Briana Marela

Call It Love (Jagjaguwar)

Contact Jessica Linker about Briana Marela

 

There is something enduring about great love songs. Briana Marela’s new album, Call It Love, out August 4th on Jagjaguwar, wraps its wide arms around the subject, invoking all its complexity. From the getgo, Call it Love opens with a reflection on a new love. An unfurling, ambient hum builds slowly, articulating that unmistakable head-in-the-clouds feeling that accompanies early love, before giving way to an uptempo melody and a clattering, joyful chorus. Layers and textures evoke its subtler feelings, while the lyrics speak frankly, holding nothing back. Deepening her songwriting and expanding her palette, on Call It Love Marela has made her proverbial giant leap to explore the sounds of love in beautiful, striking new ways.

 

Before writing the songs that would become Call It Love, Marela was typically guided by her instincts as a producer and engineer.
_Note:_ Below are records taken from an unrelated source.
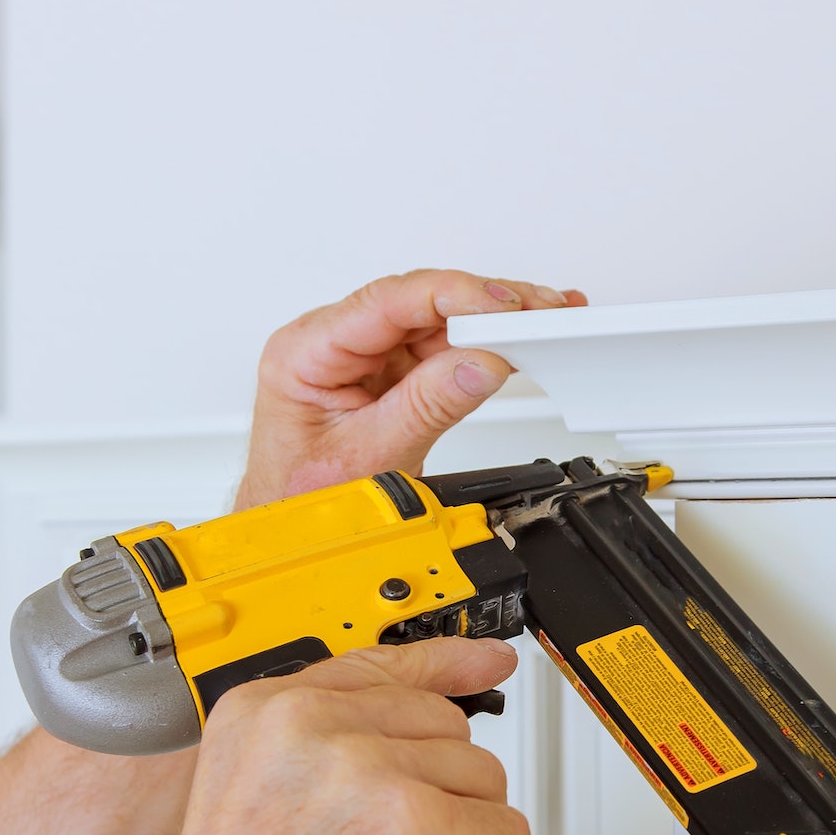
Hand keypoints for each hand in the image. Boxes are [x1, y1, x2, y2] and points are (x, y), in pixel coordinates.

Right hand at [140, 638, 532, 834]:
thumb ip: (314, 754)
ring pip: (482, 779)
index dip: (448, 664)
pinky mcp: (417, 826)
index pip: (383, 665)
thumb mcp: (250, 799)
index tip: (490, 659)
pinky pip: (502, 834)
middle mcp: (315, 725)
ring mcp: (367, 770)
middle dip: (444, 791)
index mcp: (269, 711)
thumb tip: (402, 742)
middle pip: (446, 728)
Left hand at [236, 268, 585, 506]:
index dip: (453, 295)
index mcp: (306, 352)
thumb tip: (481, 363)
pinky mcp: (391, 370)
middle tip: (539, 313)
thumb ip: (426, 408)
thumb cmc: (300, 501)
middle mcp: (333, 342)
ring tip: (542, 324)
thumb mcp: (368, 458)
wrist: (293, 539)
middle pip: (420, 302)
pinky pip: (443, 344)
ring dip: (492, 321)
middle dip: (485, 306)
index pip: (388, 302)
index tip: (502, 306)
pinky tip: (517, 337)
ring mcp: (364, 354)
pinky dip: (484, 342)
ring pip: (439, 319)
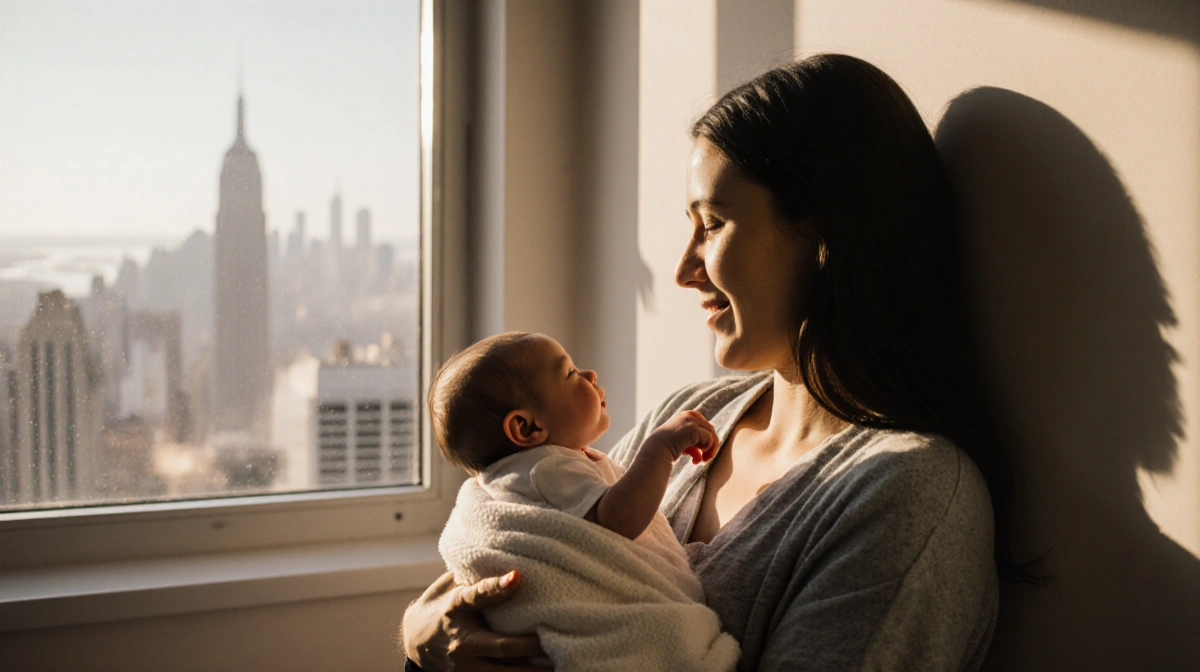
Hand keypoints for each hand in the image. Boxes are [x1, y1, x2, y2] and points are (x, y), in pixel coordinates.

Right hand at [401, 570, 548, 670]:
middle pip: (503, 646)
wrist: (414, 643)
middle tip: (558, 636)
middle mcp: (460, 641)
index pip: (476, 596)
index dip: (497, 587)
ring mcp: (464, 667)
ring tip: (557, 663)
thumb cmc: (441, 607)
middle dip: (532, 644)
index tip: (518, 576)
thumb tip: (510, 564)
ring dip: (532, 669)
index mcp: (454, 608)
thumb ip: (475, 578)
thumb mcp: (450, 587)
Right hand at [649, 410, 718, 463]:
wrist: (655, 452)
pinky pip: (709, 439)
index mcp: (685, 416)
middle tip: (705, 460)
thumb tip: (704, 449)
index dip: (705, 440)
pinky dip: (706, 450)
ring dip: (710, 450)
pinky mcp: (693, 428)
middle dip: (710, 445)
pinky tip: (695, 460)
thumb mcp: (681, 442)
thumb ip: (692, 441)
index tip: (701, 454)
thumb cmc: (665, 450)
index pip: (704, 426)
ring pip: (711, 434)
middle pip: (710, 429)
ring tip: (702, 461)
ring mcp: (691, 421)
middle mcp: (688, 415)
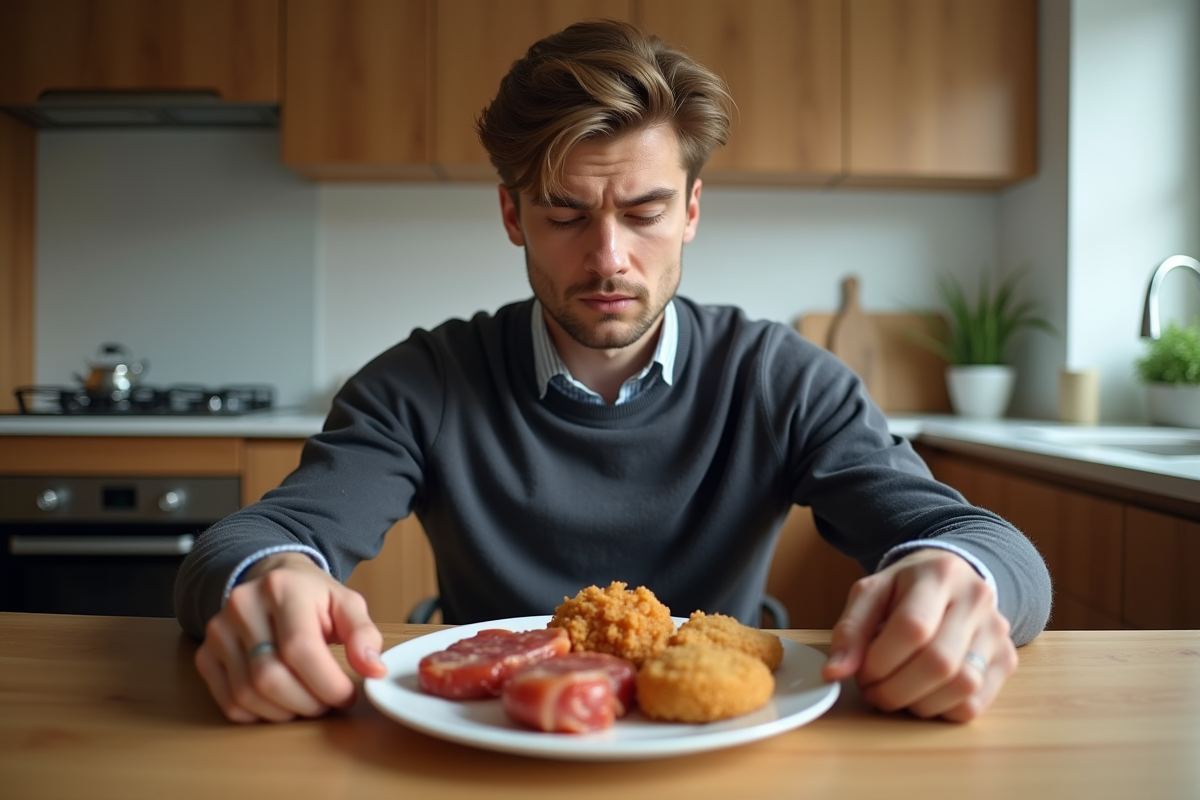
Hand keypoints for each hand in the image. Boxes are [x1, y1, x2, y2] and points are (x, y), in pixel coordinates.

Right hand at [193, 552, 386, 723]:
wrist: (271, 578)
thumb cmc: (312, 596)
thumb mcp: (346, 604)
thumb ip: (364, 634)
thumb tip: (373, 669)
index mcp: (282, 588)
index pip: (299, 648)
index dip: (327, 683)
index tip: (347, 695)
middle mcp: (242, 605)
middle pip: (270, 677)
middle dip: (307, 702)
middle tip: (329, 703)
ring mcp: (218, 630)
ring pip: (247, 694)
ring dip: (285, 712)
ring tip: (309, 702)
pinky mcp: (205, 653)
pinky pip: (229, 702)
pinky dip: (259, 714)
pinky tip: (281, 703)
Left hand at [820, 548, 1016, 721]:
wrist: (952, 577)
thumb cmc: (906, 587)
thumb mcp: (871, 593)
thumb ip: (850, 630)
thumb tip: (835, 673)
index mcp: (939, 574)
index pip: (912, 627)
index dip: (880, 661)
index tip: (861, 673)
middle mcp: (977, 600)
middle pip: (939, 662)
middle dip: (896, 689)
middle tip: (873, 692)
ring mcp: (997, 631)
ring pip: (962, 686)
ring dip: (918, 704)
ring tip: (895, 695)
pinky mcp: (1007, 659)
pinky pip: (976, 702)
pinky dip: (942, 710)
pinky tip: (922, 697)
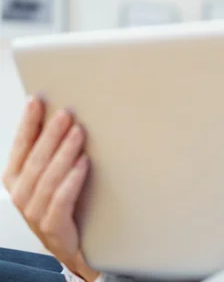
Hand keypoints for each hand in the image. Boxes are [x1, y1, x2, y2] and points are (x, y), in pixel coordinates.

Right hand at [1, 96, 98, 281]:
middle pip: (36, 160)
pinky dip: (72, 180)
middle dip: (51, 134)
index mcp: (15, 179)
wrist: (73, 247)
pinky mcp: (52, 227)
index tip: (38, 100)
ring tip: (79, 133)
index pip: (20, 146)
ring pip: (48, 178)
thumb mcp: (50, 177)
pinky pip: (61, 200)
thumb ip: (50, 153)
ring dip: (64, 153)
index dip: (28, 123)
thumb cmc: (61, 206)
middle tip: (66, 114)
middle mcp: (21, 194)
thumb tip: (63, 118)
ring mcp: (34, 212)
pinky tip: (84, 164)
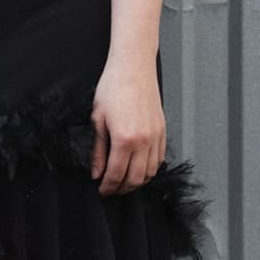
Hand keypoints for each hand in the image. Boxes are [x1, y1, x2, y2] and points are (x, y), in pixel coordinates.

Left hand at [89, 58, 165, 192]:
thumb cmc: (113, 88)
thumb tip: (97, 173)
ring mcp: (156, 137)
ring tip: (123, 182)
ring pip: (149, 172)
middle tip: (111, 190)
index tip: (101, 191)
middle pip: (135, 179)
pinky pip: (159, 159)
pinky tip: (138, 169)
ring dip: (136, 182)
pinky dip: (149, 169)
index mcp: (124, 139)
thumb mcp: (98, 120)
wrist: (133, 68)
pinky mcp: (162, 131)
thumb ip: (98, 151)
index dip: (107, 187)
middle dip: (121, 189)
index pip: (116, 174)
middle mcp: (144, 141)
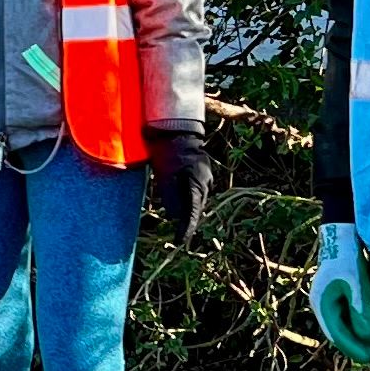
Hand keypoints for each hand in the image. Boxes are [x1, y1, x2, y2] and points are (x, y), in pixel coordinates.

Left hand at [148, 122, 212, 239]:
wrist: (176, 129)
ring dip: (185, 208)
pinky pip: (194, 190)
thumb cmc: (168, 151)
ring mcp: (205, 176)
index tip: (180, 241)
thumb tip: (175, 216)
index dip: (186, 229)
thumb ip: (170, 196)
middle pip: (195, 207)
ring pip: (195, 199)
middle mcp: (205, 182)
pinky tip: (178, 199)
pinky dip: (186, 197)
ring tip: (176, 216)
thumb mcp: (164, 175)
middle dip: (186, 220)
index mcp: (197, 184)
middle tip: (177, 235)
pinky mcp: (201, 172)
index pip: (192, 212)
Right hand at [310, 221, 369, 366]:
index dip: (356, 349)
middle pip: (343, 335)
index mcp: (322, 306)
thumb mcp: (357, 284)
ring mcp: (331, 305)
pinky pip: (352, 319)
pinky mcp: (340, 300)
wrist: (342, 238)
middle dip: (362, 347)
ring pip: (349, 329)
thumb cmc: (348, 259)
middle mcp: (323, 308)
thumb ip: (361, 311)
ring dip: (366, 338)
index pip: (339, 336)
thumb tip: (366, 335)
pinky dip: (365, 327)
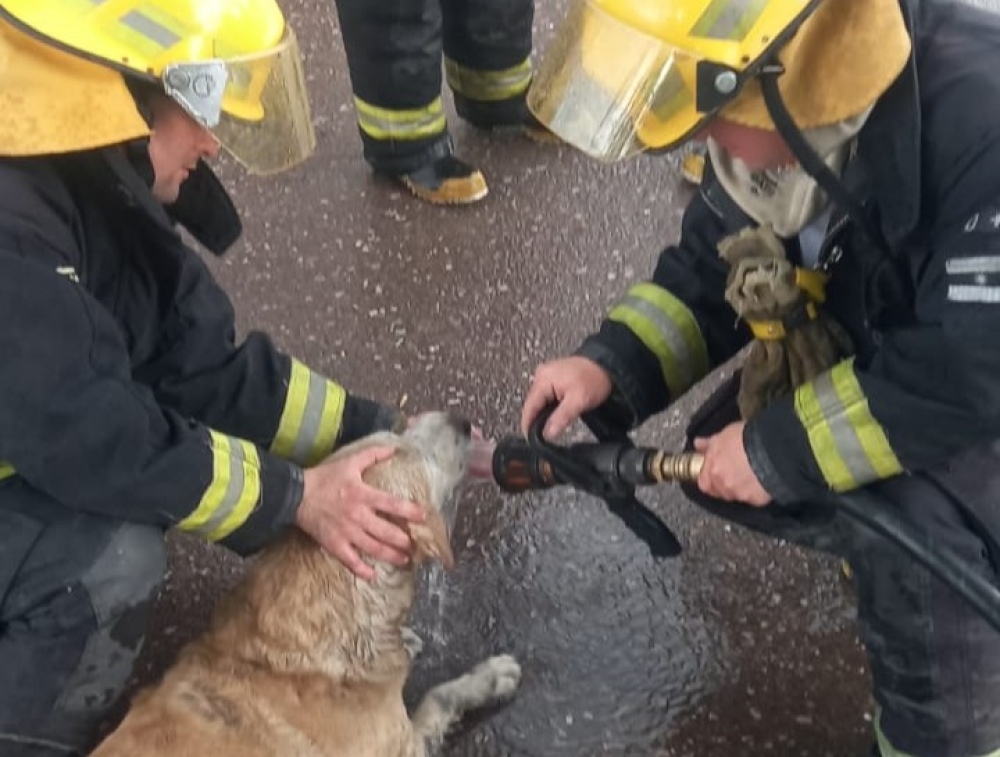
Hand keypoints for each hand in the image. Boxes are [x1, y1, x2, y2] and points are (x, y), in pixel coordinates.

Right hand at [295, 445, 425, 580]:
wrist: (296, 494)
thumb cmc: (325, 478)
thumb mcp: (350, 462)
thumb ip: (373, 455)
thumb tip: (394, 448)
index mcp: (363, 495)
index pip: (392, 504)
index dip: (410, 511)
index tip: (424, 517)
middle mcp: (358, 516)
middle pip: (387, 532)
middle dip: (404, 541)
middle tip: (416, 546)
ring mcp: (346, 533)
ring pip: (373, 548)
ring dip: (391, 556)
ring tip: (404, 560)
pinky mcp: (334, 544)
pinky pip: (350, 561)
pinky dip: (361, 570)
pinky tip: (373, 576)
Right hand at [520, 356, 613, 438]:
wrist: (607, 364)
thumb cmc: (595, 378)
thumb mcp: (578, 402)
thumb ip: (561, 418)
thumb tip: (547, 433)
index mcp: (543, 379)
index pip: (529, 407)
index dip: (528, 425)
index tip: (531, 439)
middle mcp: (542, 375)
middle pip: (533, 404)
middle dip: (537, 420)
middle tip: (544, 436)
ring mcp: (547, 375)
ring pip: (540, 401)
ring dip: (544, 413)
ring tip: (552, 425)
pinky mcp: (553, 377)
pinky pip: (547, 395)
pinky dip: (550, 405)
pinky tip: (557, 412)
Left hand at [693, 422, 771, 506]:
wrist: (769, 447)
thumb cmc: (745, 438)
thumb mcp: (723, 435)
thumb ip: (709, 444)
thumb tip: (698, 444)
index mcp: (712, 470)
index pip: (704, 483)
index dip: (710, 479)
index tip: (716, 473)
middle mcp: (723, 484)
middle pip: (721, 491)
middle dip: (726, 484)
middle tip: (736, 472)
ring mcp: (740, 494)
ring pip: (737, 496)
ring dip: (742, 488)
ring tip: (752, 474)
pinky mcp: (756, 499)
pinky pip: (755, 499)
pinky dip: (758, 492)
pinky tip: (763, 481)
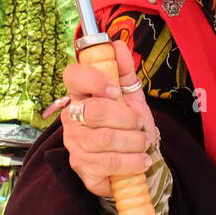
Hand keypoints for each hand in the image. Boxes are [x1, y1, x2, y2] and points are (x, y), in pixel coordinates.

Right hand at [60, 39, 157, 198]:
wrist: (136, 163)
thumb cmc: (129, 127)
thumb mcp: (131, 97)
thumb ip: (124, 72)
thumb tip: (117, 45)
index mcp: (81, 95)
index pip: (73, 75)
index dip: (94, 79)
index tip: (116, 92)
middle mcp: (72, 118)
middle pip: (94, 110)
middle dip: (126, 118)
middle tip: (139, 124)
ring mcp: (74, 145)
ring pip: (104, 139)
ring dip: (133, 142)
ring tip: (143, 144)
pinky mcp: (82, 169)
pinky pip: (107, 163)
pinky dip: (131, 162)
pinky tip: (141, 160)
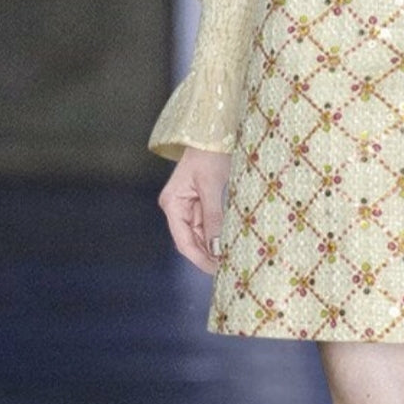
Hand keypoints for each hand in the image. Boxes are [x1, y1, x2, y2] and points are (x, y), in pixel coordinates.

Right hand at [157, 146, 232, 273]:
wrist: (214, 133)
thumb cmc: (209, 153)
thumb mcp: (212, 186)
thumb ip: (213, 217)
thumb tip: (217, 246)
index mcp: (172, 203)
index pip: (183, 240)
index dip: (199, 257)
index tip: (215, 270)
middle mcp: (176, 206)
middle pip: (190, 239)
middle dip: (207, 254)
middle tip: (227, 268)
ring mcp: (188, 204)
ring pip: (199, 233)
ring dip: (213, 245)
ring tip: (230, 258)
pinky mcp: (200, 200)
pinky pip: (207, 222)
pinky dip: (216, 233)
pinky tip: (228, 242)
She studied audio production in Olympia at The Evergreen State College, and her previous albums, Speak From Your Heart and All Around Us, capture that early spirit of exploration. Marela’s original vision for this album was to dig into the two poles of her songwriting styles: her ambient, ethereal side and her brighter, beat-driven pop leanings. She enlisted the production help of Juan Pieczanski and Ryan Heyner of the band Small Black who brought a strong percussive instinct, weaving pop and polish into even the most spaced-out cinematic arrangements.

 

“Originally, I was trying to make this album have cohesive pairs of songs,” Marela says. “Sister songs, where all the ambient songs would have a poppier match, and vice versa.” What followed instead was a fusion of the two styles, with Marela’s subtler, sweeter side crashing into her bolder, brighter one. The album’s deep, dramatic centerpiece and lead single “Quit” was originally penned about a breakup with a longtime partner, and written with the idea that she could give the song away to another artist. Kept in Marela’s hands, it’s powerful and revealing; the percussion crashes into her vocals, and the low-end acts like an undertow, wrestling and pulling at its beat.